Cerebellar degeneration manifests itself in the loss of sensory and cognitive abilities as well as acute deficits in muscle coordination. This condition has severe consequences for sufferers and, as it’s name suggests, it is degenerative becoming more severe if it is left untreated. Worse still, cerebellar degeneration does not generally manifest itself until after a decade into the habit and will lead to conditions such as “alcohol induced persisting dementia”. (4)

The consequences of acute thiamine deficiency are treated with, not surprisingly, thiamine supplementation. A word of caution, there is debate on the amount of thiamine which should be administered in treatment and many factors will come into play not the least of which is the pre-existing health of the individual. Also some individuals may not be suited to taking a multi vitamin complex injection (such as B-100 complex) due to other extenuating health issues such as weakened liver functioning which may be aggravated by concentrated doses of nicotinamide (vitamin B3 also present in B-100 complex) and must take vitamin B1 by itself. These are all issue which must be discussed with your doctor who you should consult with on any matter related to the taking of supplements and medicines such B-100 complex.

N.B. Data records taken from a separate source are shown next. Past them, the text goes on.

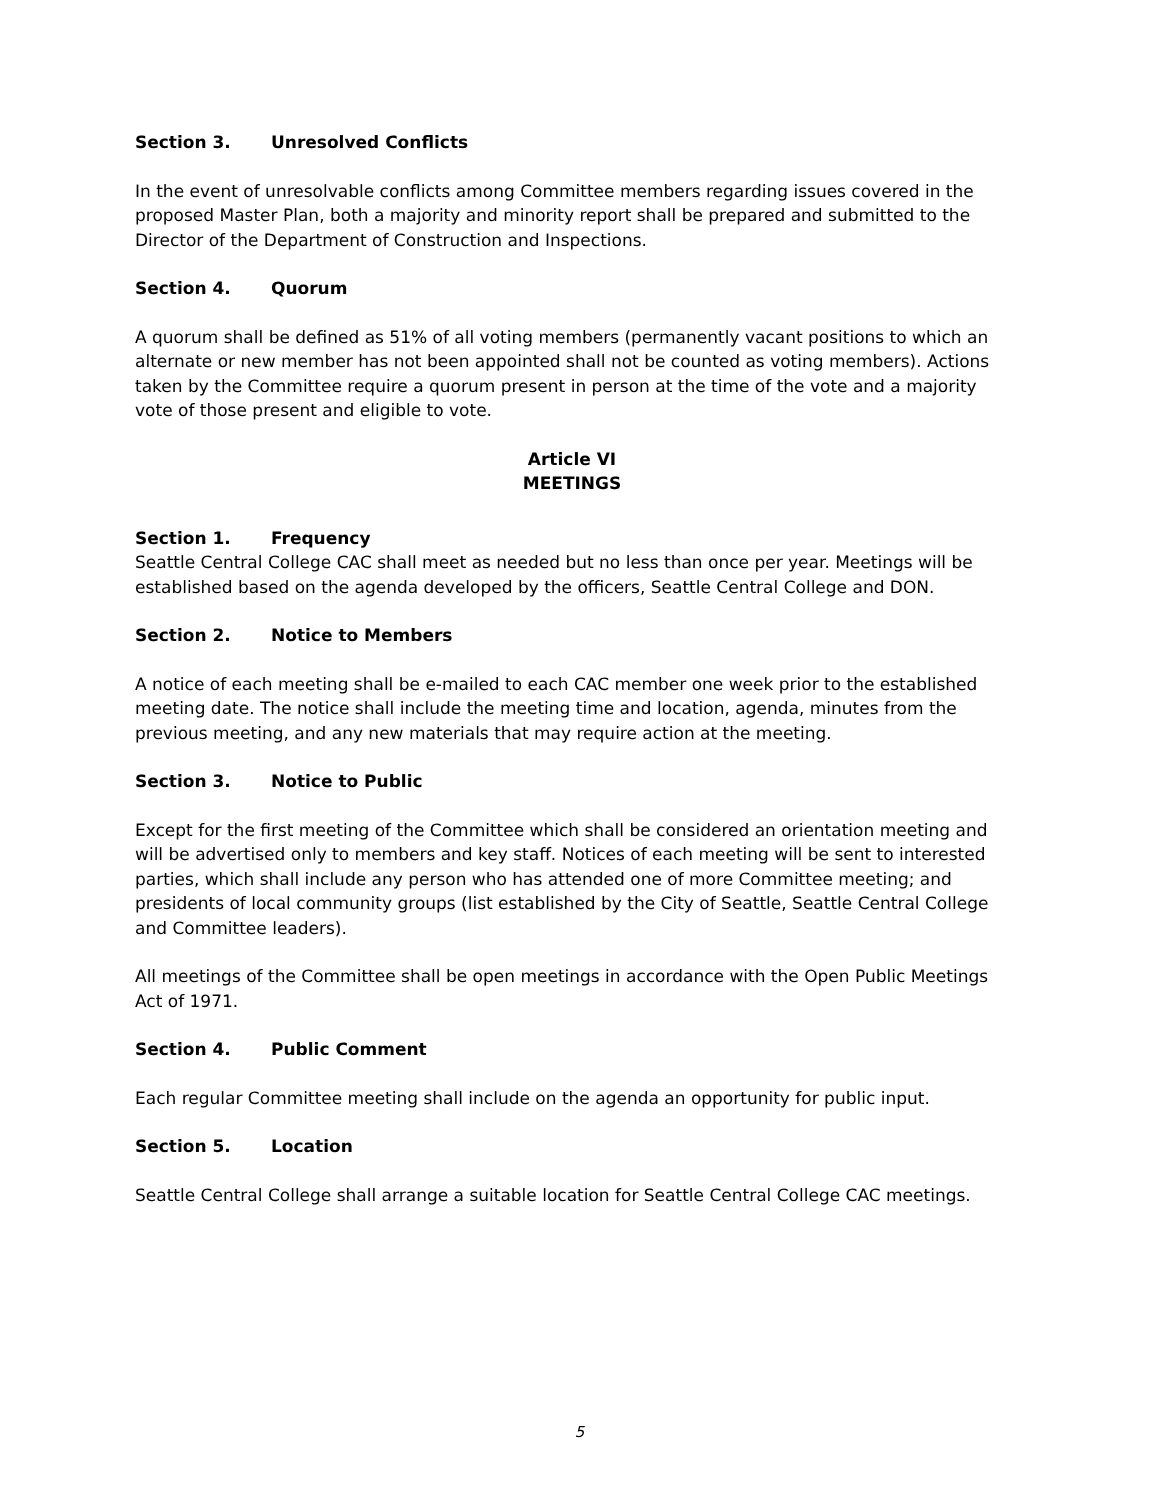Section 3. Unresolved Conflicts
In the event of unresolvable conflicts among Committee members regarding issues covered in the proposed Master Plan, both a majority and minority report shall be prepared and submitted to the Director of the Department of Construction and Inspections.
Section 4. Quorum
A quorum shall be defined as 51% of all voting members (permanently vacant positions to which an alternate or new member has not been appointed shall not be counted as voting members). Actions taken by the Committee require a quorum present in person at the time of the vote and a majority vote of those present and eligible to vote.
Article VI
MEETINGS
Section 1. Frequency
Seattle Central College CAC shall meet as needed but no less than once per year. Meetings will be established based on the agenda developed by the officers, Seattle Central College and DON.
Section 2. Notice to Members
A notice of each meeting shall be e-mailed to each CAC member one week prior to the established meeting date. The notice shall include the meeting time and location, agenda, minutes from the previous meeting, and any new materials that may require action at the meeting.
Section 3. Notice to Public
Except for the first meeting of the Committee which shall be considered an orientation meeting and will be advertised only to members and key staff. Notices of each meeting will be sent to interested parties, which shall include any person who has attended one of more Committee meeting; and presidents of local community groups (list established by the City of Seattle, Seattle Central College and Committee leaders).
All meetings of the Committee shall be open meetings in accordance with the Open Public Meetings Act of 1971.
Section 4. Public Comment
Each regular Committee meeting shall include on the agenda an opportunity for public input.
Section 5. Location
Seattle Central College shall arrange a suitable location for Seattle Central College CAC meetings.
5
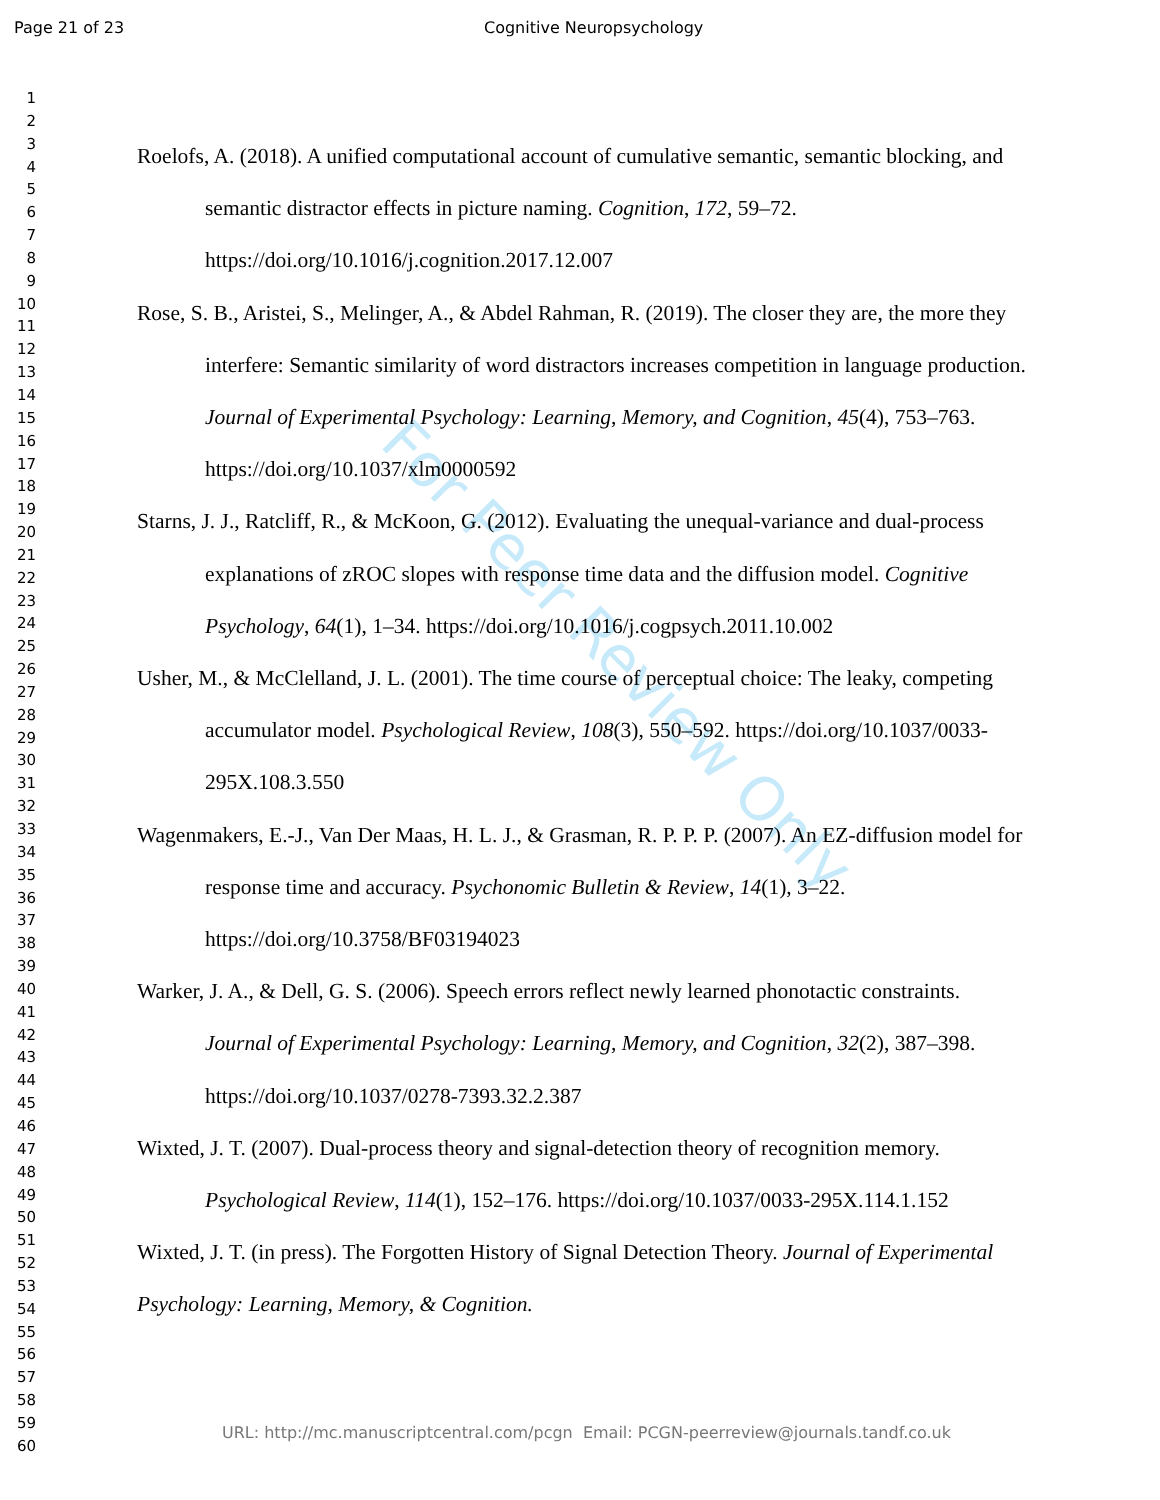Page 21 of 23 Cognitive Neuropsychology
1
2
3
4
5
6
7
8
9
10
11
12
13
14
15
16
17
18
19
20
21
22
23
24
25
26
27
28
29
30
31
32
33
34
35
36
37
38
39
40
41
42
43
44
45
46
47
48
49
50
51
52
53
54
55
56
57
58
59
60
For Peer Review Only
Roelofs, A. (2018). A unified computational account of cumulative semantic, semantic blocking, and semantic distractor effects in picture naming. Cognition, 172, 59–72. https://doi.org/10.1016/j.cognition.2017.12.007
Rose, S. B., Aristei, S., Melinger, A., & Abdel Rahman, R. (2019). The closer they are, the more they interfere: Semantic similarity of word distractors increases competition in language production. Journal of Experimental Psychology: Learning, Memory, and Cognition, 45(4), 753–763. https://doi.org/10.1037/xlm0000592
Starns, J. J., Ratcliff, R., & McKoon, G. (2012). Evaluating the unequal-variance and dual-process explanations of zROC slopes with response time data and the diffusion model. Cognitive Psychology, 64(1), 1–34. https://doi.org/10.1016/j.cogpsych.2011.10.002
Usher, M., & McClelland, J. L. (2001). The time course of perceptual choice: The leaky, competing accumulator model. Psychological Review, 108(3), 550–592. https://doi.org/10.1037/0033-295X.108.3.550
Wagenmakers, E.-J., Van Der Maas, H. L. J., & Grasman, R. P. P. P. (2007). An EZ-diffusion model for response time and accuracy. Psychonomic Bulletin & Review, 14(1), 3–22. https://doi.org/10.3758/BF03194023
Warker, J. A., & Dell, G. S. (2006). Speech errors reflect newly learned phonotactic constraints. Journal of Experimental Psychology: Learning, Memory, and Cognition, 32(2), 387–398. https://doi.org/10.1037/0278-7393.32.2.387
Wixted, J. T. (2007). Dual-process theory and signal-detection theory of recognition memory. Psychological Review, 114(1), 152–176. https://doi.org/10.1037/0033-295X.114.1.152
Wixted, J. T. (in press). The Forgotten History of Signal Detection Theory. Journal of Experimental Psychology: Learning, Memory, & Cognition.
URL: http://mc.manuscriptcentral.com/pcgn Email: PCGN-peerreview@journals.tandf.co.uk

The research is clear –  ignoring a vitamin B deficiency brought on my excessive alcohol consumption can have serious consequences. In most instances deficiency can be treated with supplementation. The best method of vitamin B supplementation depends on both the severity of the deficiency and any of the other extenuating factors discussed. Most individuals will be fine with a sublingual or oral vitamin B supplement, but for those with chronic degeneration and those not wanting to leave anything to chance, the high impact of IM or Sub Q administration of a preparation such as that found in B-100 complex (in consultation with a health professional such as ones’s GP) may be a viable option.

For a complete explication of the biochemical mechanisms by which Vitamin B1 operates (of the type found in B-100 complex) in respect of preventing thiamine deficiency we suggest the Mayo Clinic Drug and Supplements web page on Thiamine Vitamin B1.


(1) Woodpile and Nobil 1972 quoting an excerpt of the work of Peter R. Martin M.D.

(2) Leery and Baker 1968 as referenced by Peter R. Martin M.D.

(3) Hoyumpa 1980 as referenced in the work of Peter R. Martin M.D.